Couldn't we do this much more efficiently by calling stb_vorbis_seek and then just do a getAudio to get the correct sample position?
Something like this:
void WavStreamInstance::seek(time aSeconds, float *mScratch, unsigned int mScratchSize) {
if(mOgg)
{
double offset = aSeconds - mStreamTime;
if (offset < 0)
{
if (rewind() != SO_NO_ERROR)
{
// can't do generic seek backwards unless we can rewind.
return;
}
offset = aSeconds;
}
int samples_to_seek = (int)floor(mSamplerate * offset);
stb_vorbis_seek_frame(mOgg, samples_to_seek);
mOffset = stb_vorbis_get_sample_offset(mOgg);
getAudio(mScratch, samples_to_seek - mOffset);
mStreamTime = aSeconds;
} else {
AudioSourceInstance::seek(aSeconds, mScratch, mScratchSize);
}
}
Working on this.
I don't understand the importance of returning the samples in the scratch buffer - this poses a problem if the user expects to be able to seek backwards in a file efficiently. (Why should I seek to zero, then forward to the point I want to find?) I'm looking at solving this problem with a bit of a lack of breadth, so I'm probably an idiot and just haven't thought about the use cases enough...
EDIT: yep. im an idiot; they're just discarded...
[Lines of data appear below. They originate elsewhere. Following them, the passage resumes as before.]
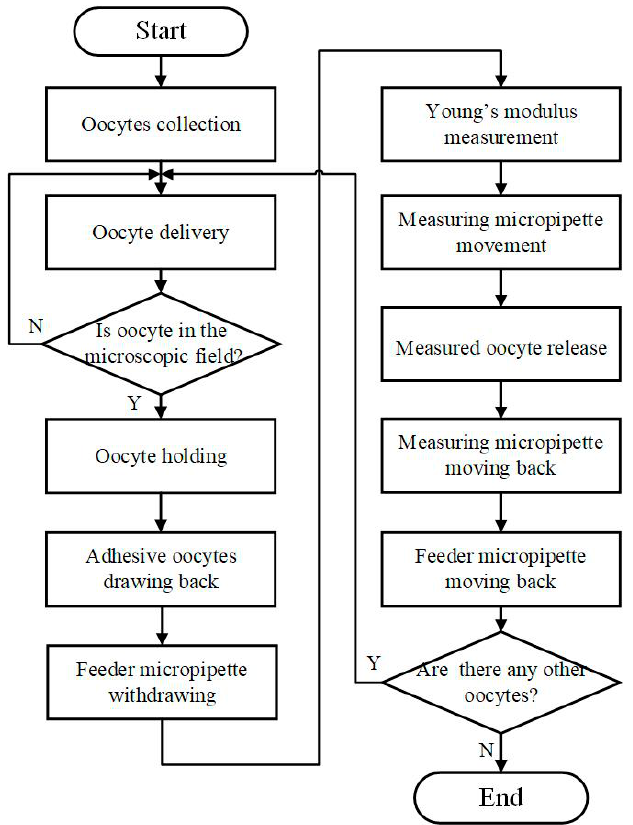
Figure 10. The operation flow of new MA process for batch cells.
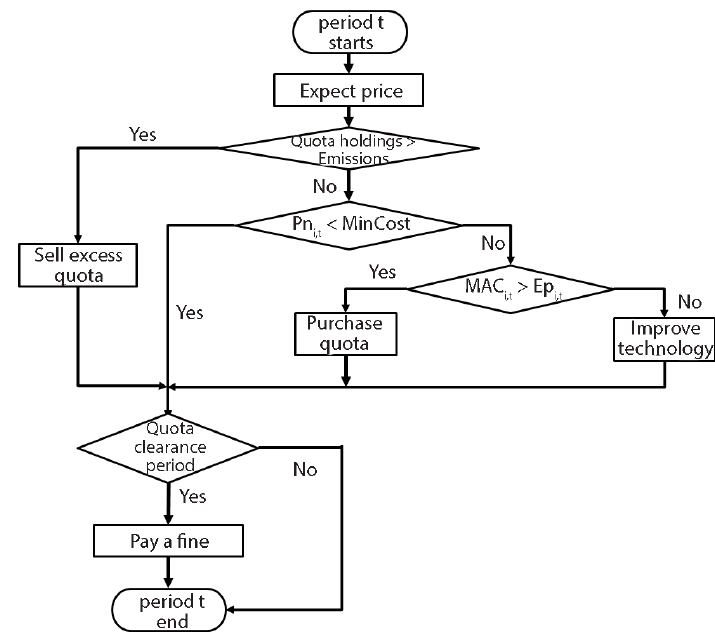
Figure 3. Decision flow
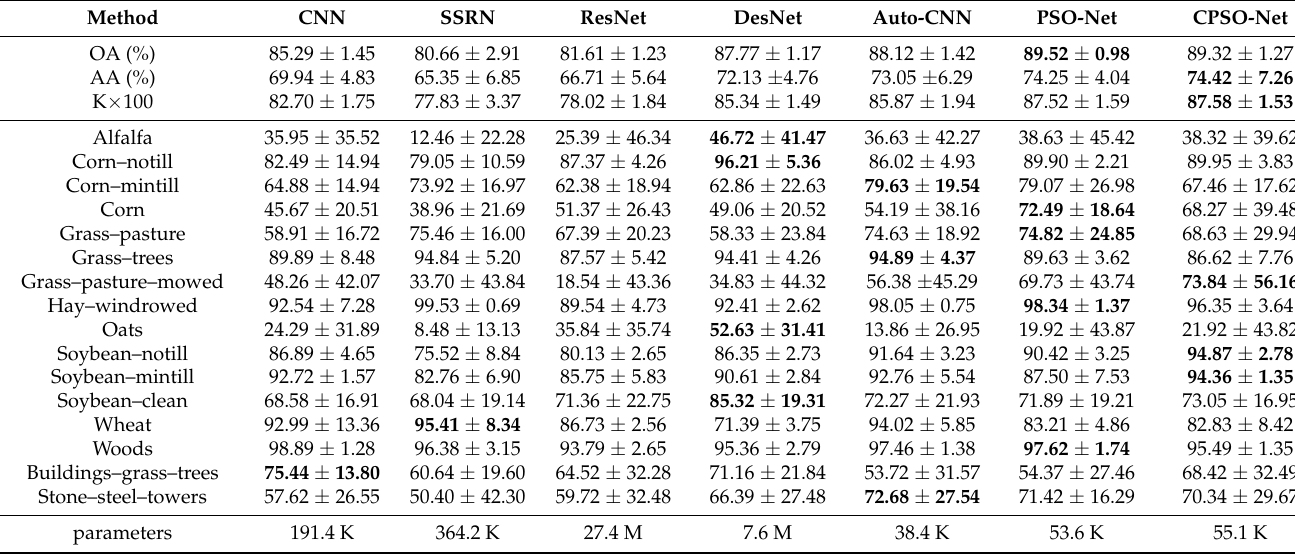
Table 5. Classification accuracy with bolding the best accuracy based on the biased Indian Pines dataset, run five times.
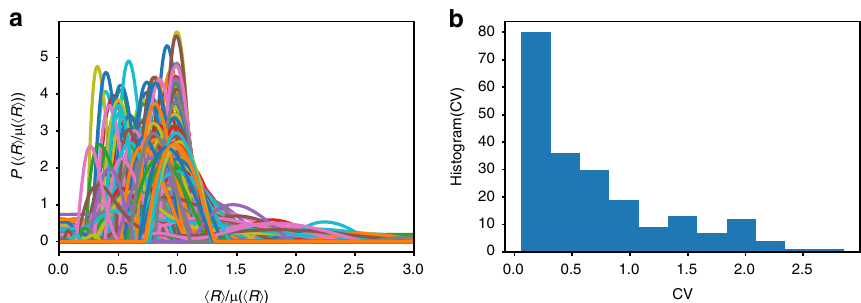
Fig. 6 Chromosome conformations are extensively heterogeneous. a Normalized distribution P ( 〈 R 〉 / μ ( 〈 R 〉 )) ( μ ( 〈 R 〉 ) is the mean of 〈 R 〉 ) for all the 212 pairs of loci reported in ref. 19 . For almost every pair of loci, the associated P ( 〈 R 〉 / μ ( 〈 R 〉 )) has multiple peaks, and is widespread. b Histogram of the coef fi cient of variations CV for all 212 pairs of loci probed in ref. 19 . The CV values are calculated for each pair of loci, using CV = σ ( 〈 R 〉 )/ μ ( 〈 R 〉 ), where σ ( 〈 R 〉 ) is the standard deviation of 〈 R 〉 . For a large number of loci pairs, CV exceeds 0.5, which is a quantitative measure of the extensive heterogeneity noted in the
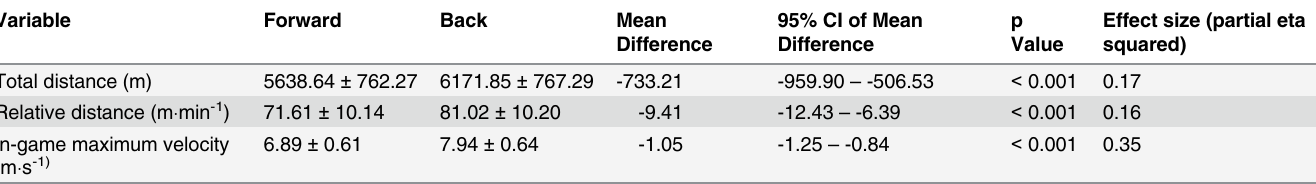
Table 4. Forward vs back running game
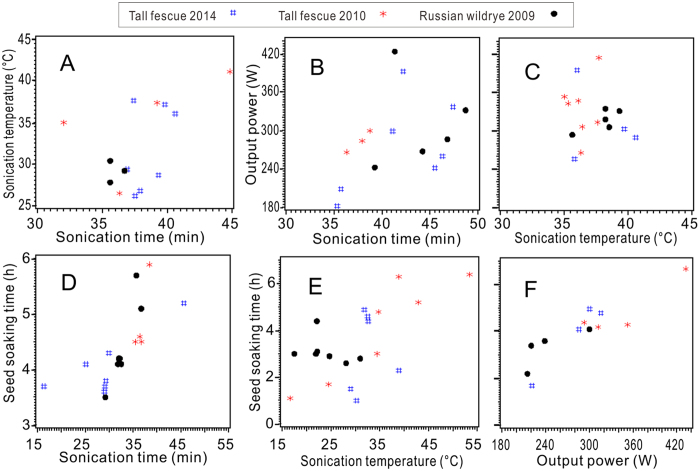
Scatter plots show the stationary points of the optimal models related to sonication temperature with sonication time (A), output power with sonication time (B) and with sonication temperature (C) and seed soaking time with sonication time (D), sonication temperature (E) and output power (F).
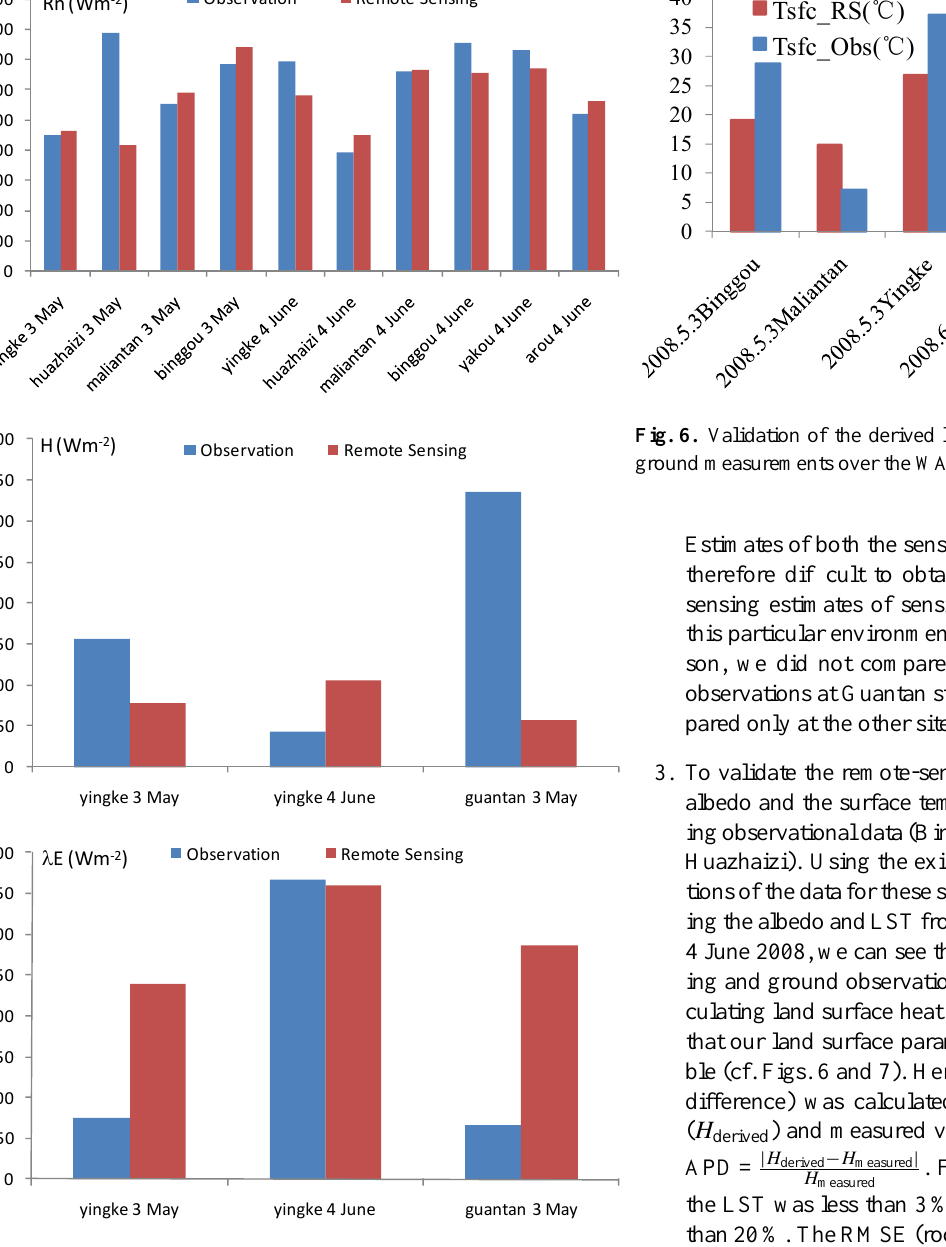
Fig. 5. Validation of the derived net radiation R n , sensible heat flux H and latent heat flux λ E against ground measurements over the WATER stations, Yingke, Huazhaizi, Guantan, Maliantan, Arou, Binggou and Yakou. Note: The sites with missing observa- tion data were not listed in the figures.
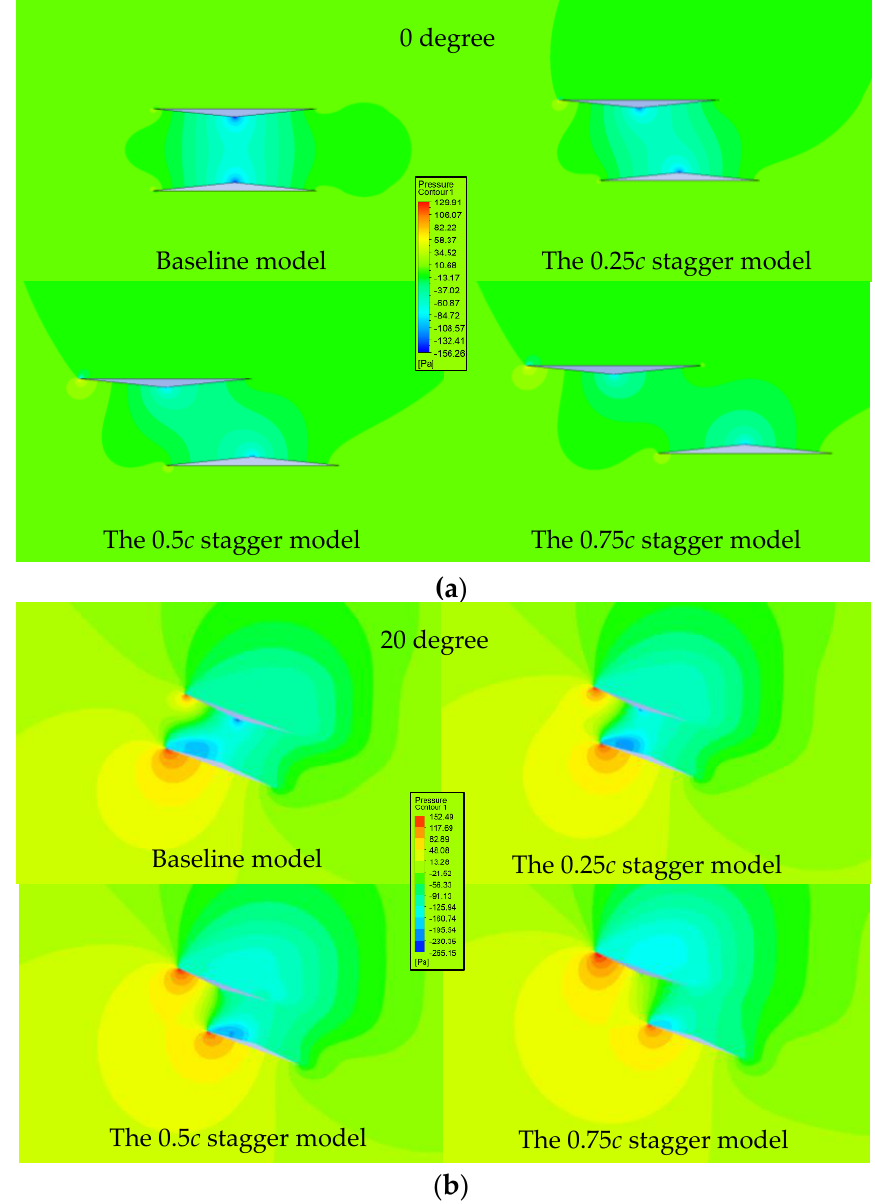
Figure 13. Pressure distributions around the staggered biplane configuration (CFD results): ( a ) 0 degrees; ( b ) 20 degrees.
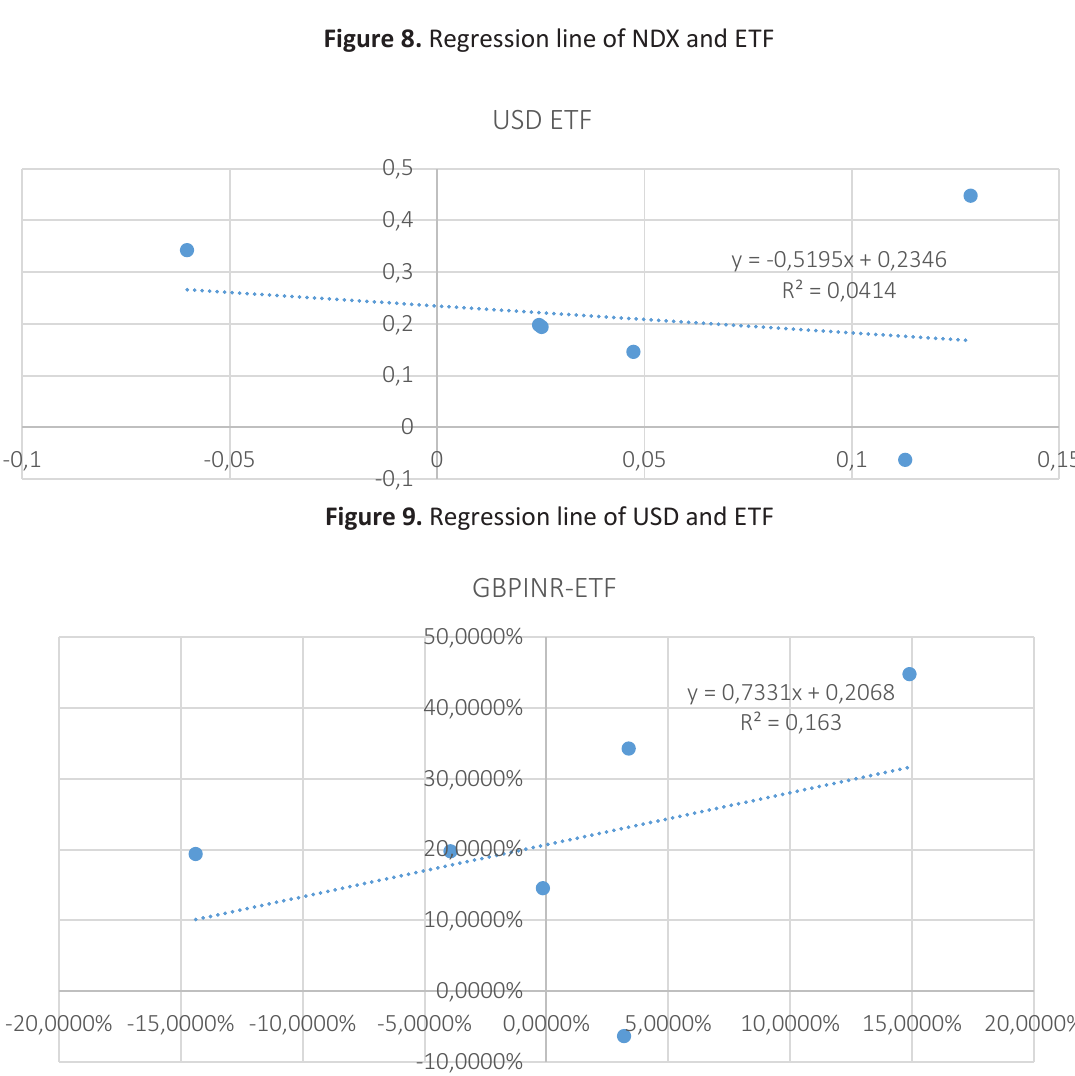
Figure 10. Regression line of GBPRM and NDX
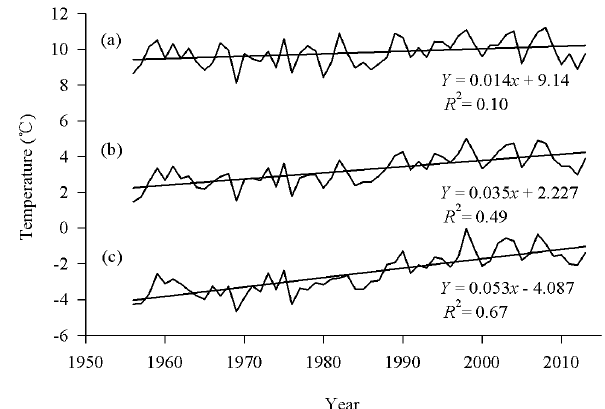
Figure 5. Interannual variation of the mean maximum (a) , mean (b) , and mean minimum temperatures (c) from 1956 to 2013. The straight line represents the fitted trend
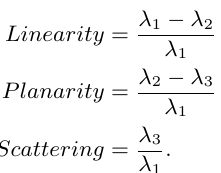
Figure 2. Means and standard deviations of the local descriptors in the Oakland dataset for the following classes: wires, poles, façades, roads, vegetation.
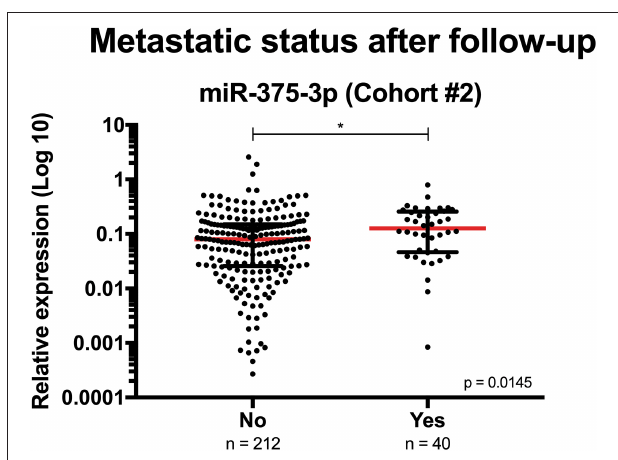
FIGURE 3 | Circulating miR-375-3p’s expression levels at diagnosis according to metastatic status after follow-up (Cohort #2). Mann-Whitney U , * p < 0.05. Red horizontal line represents the relative expression levels’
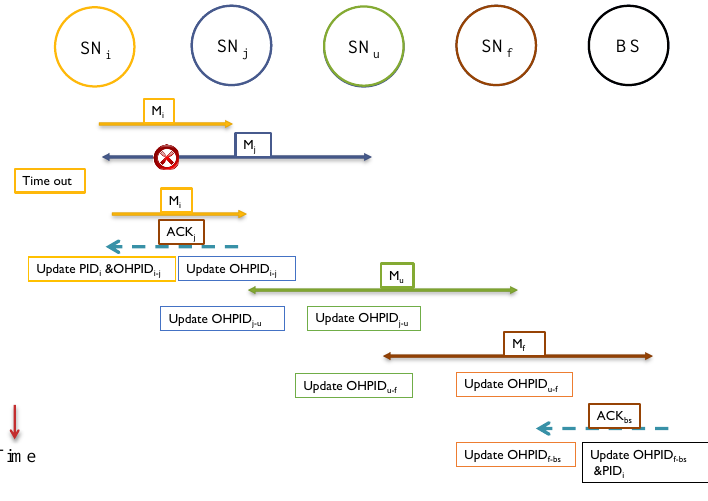
Figure 6. Handling lost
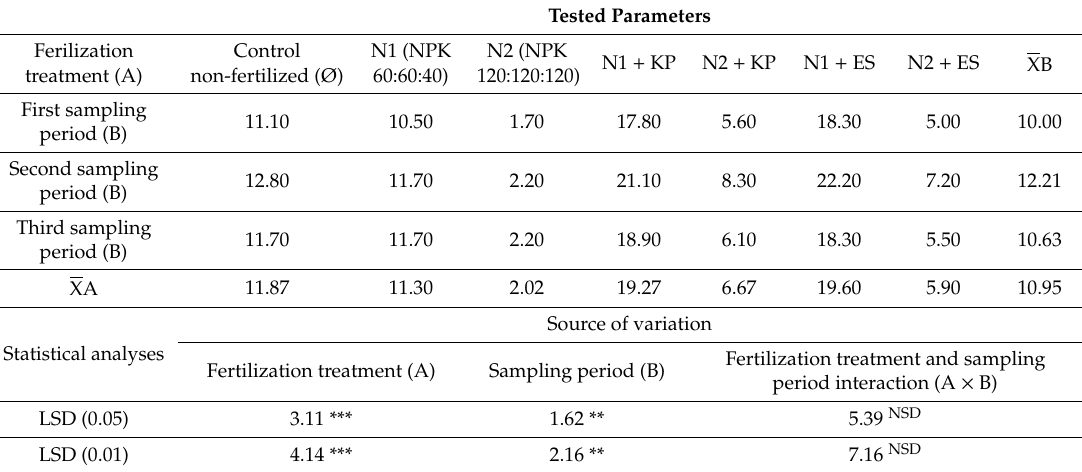
Table 7. E ff ect of the fertilization treatment (A), sampling period (B), and fertilization treatment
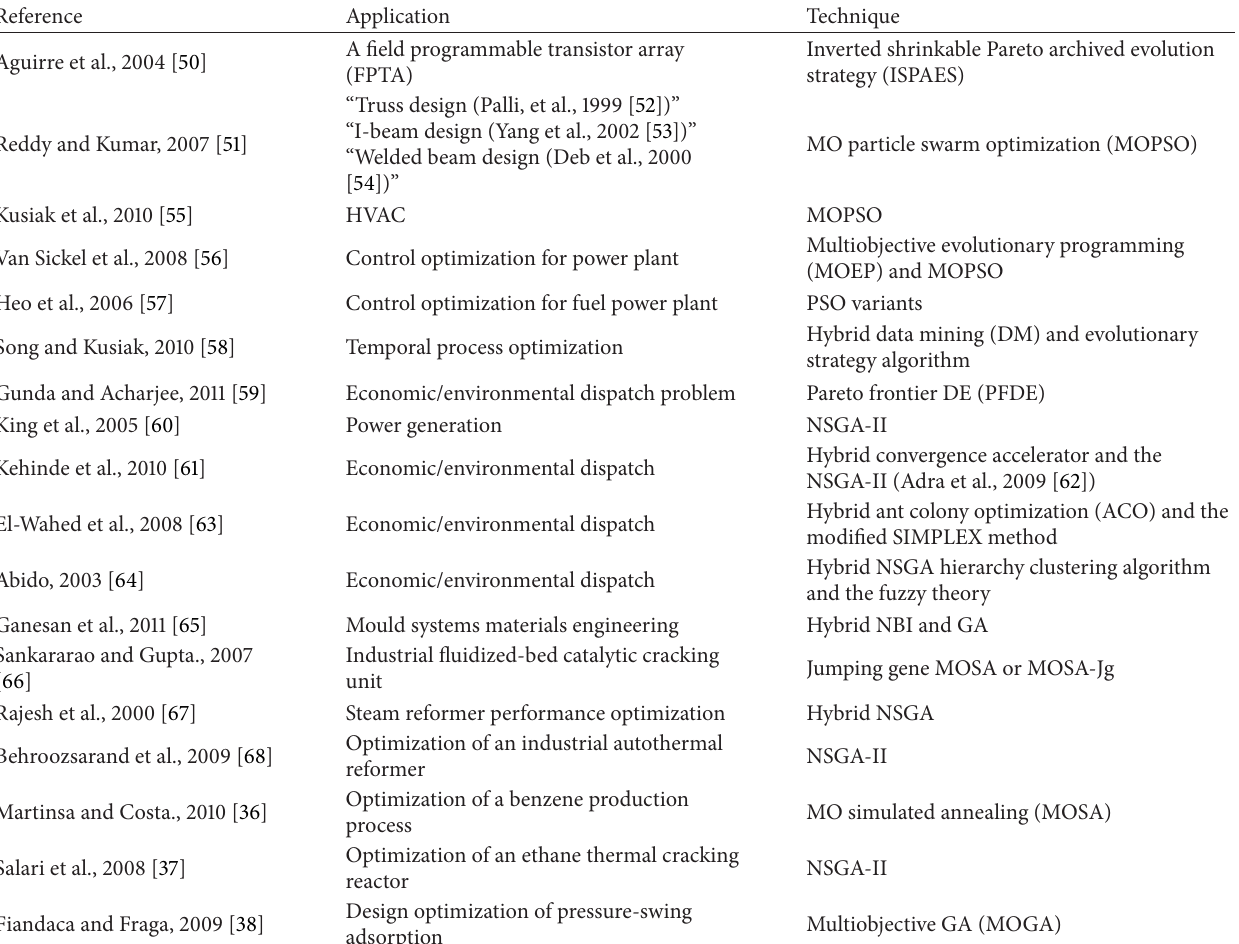
Table 1: Developments of MO optimization in industrial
Yeah, the scratch buffer is just for the "tape" seeking mechanism, so we don't need to allocate a buffer inside the function (or use humongous amount of stack).
@Unit158 Are you still working on this? For me, seeking forward doesn't even seem to work at all, and seeking backwards sometimes does. It's quite unreliable.